(Chart comprehension data)
Segment Open
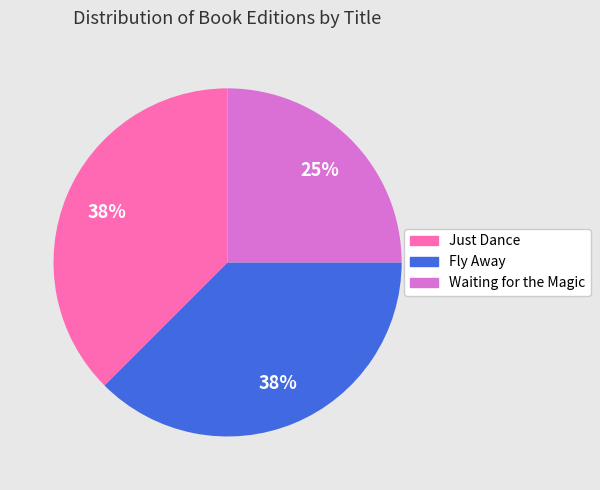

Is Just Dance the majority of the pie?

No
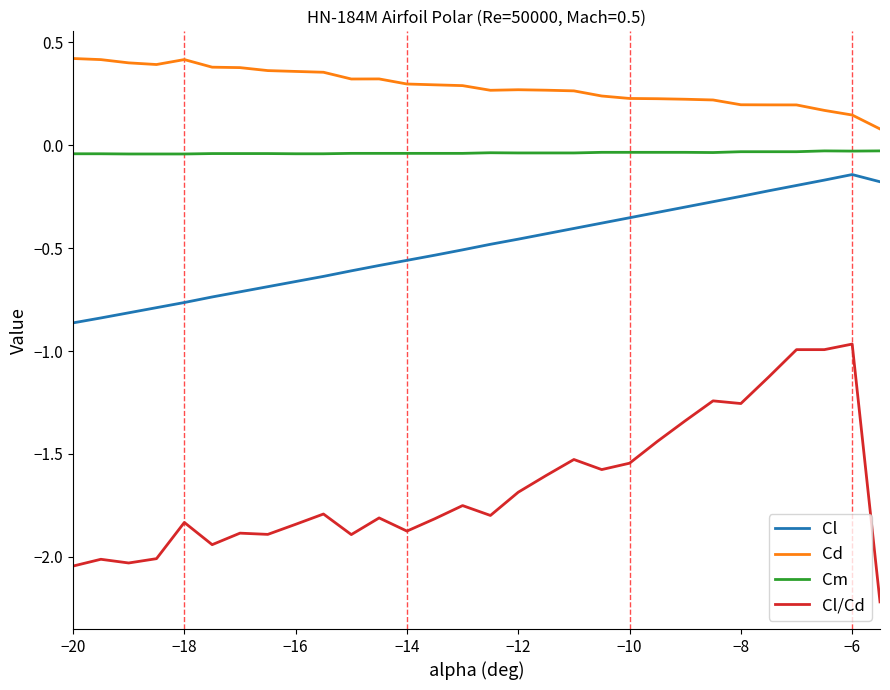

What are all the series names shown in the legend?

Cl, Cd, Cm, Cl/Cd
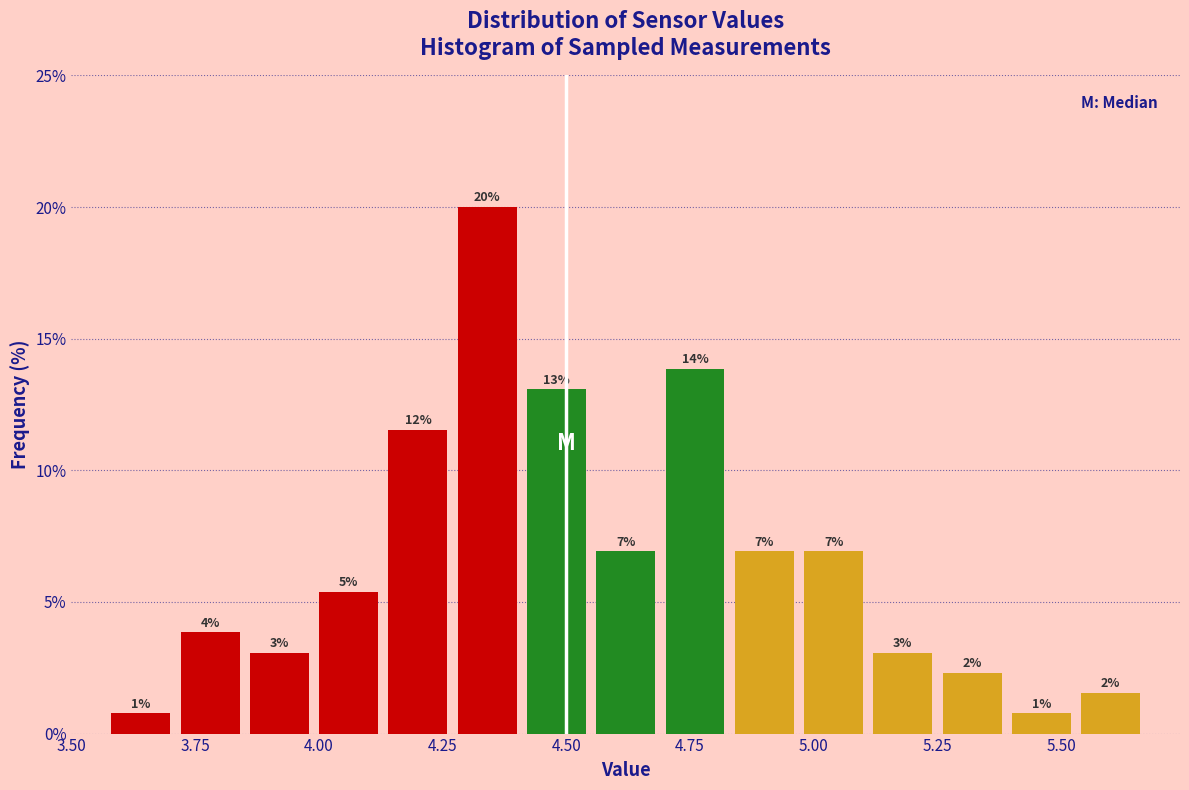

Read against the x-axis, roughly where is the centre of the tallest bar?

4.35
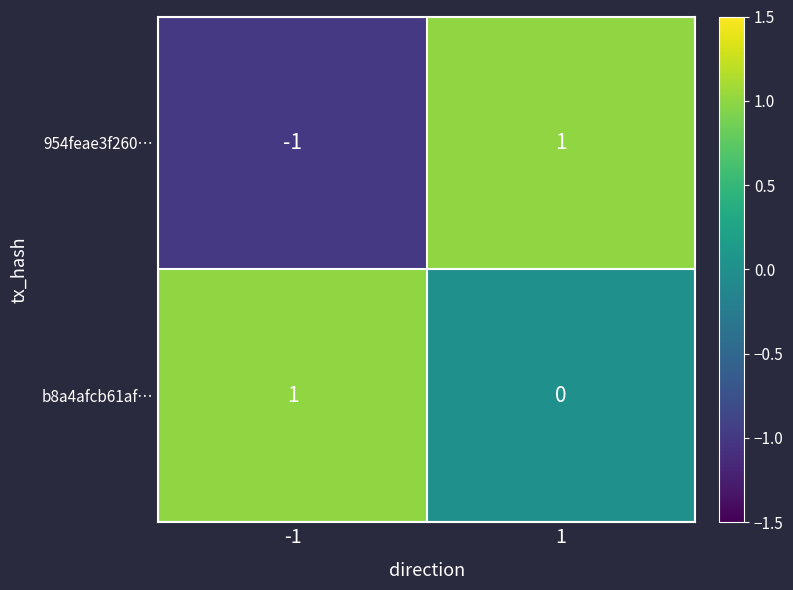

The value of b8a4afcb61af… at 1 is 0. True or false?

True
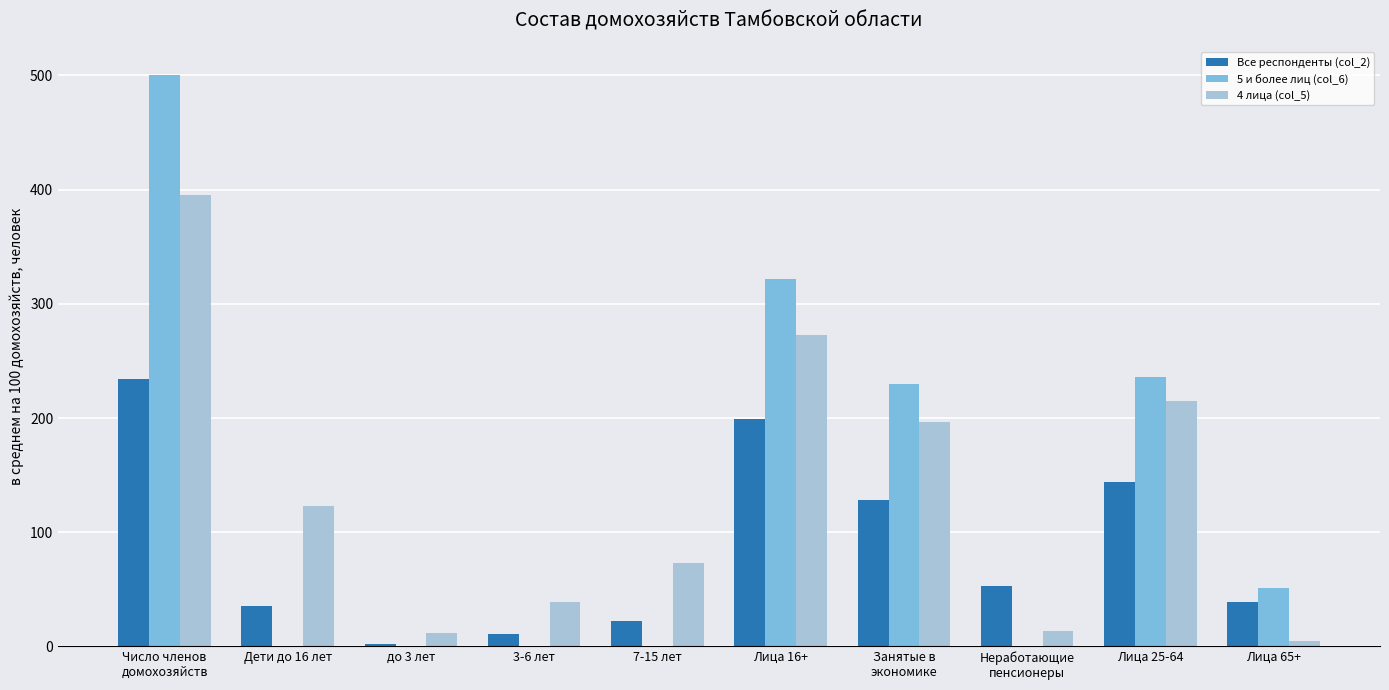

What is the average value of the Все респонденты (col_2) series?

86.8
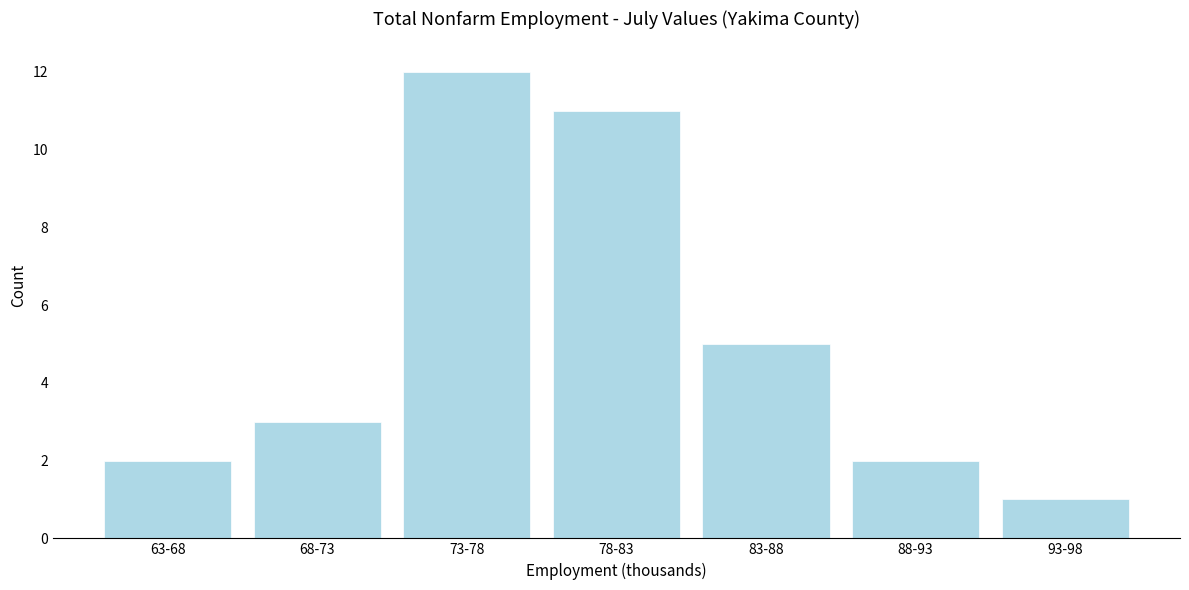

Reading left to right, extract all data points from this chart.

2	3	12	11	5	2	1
Segment Closed
TASK - Reproduce the lines above word for word, leaving out the pictures.

WORKED SOLUTION -
Is Just Dance the majority of the pie?

No

What are all the series names shown in the legend?

Cl, Cd, Cm, Cl/Cd

Read against the x-axis, roughly where is the centre of the tallest bar?

4.35

The value of b8a4afcb61af… at 1 is 0. True or false?

True

What is the average value of the Все респонденты (col_2) series?

86.8

Reading left to right, extract all data points from this chart.

2	3	12	11	5	2	1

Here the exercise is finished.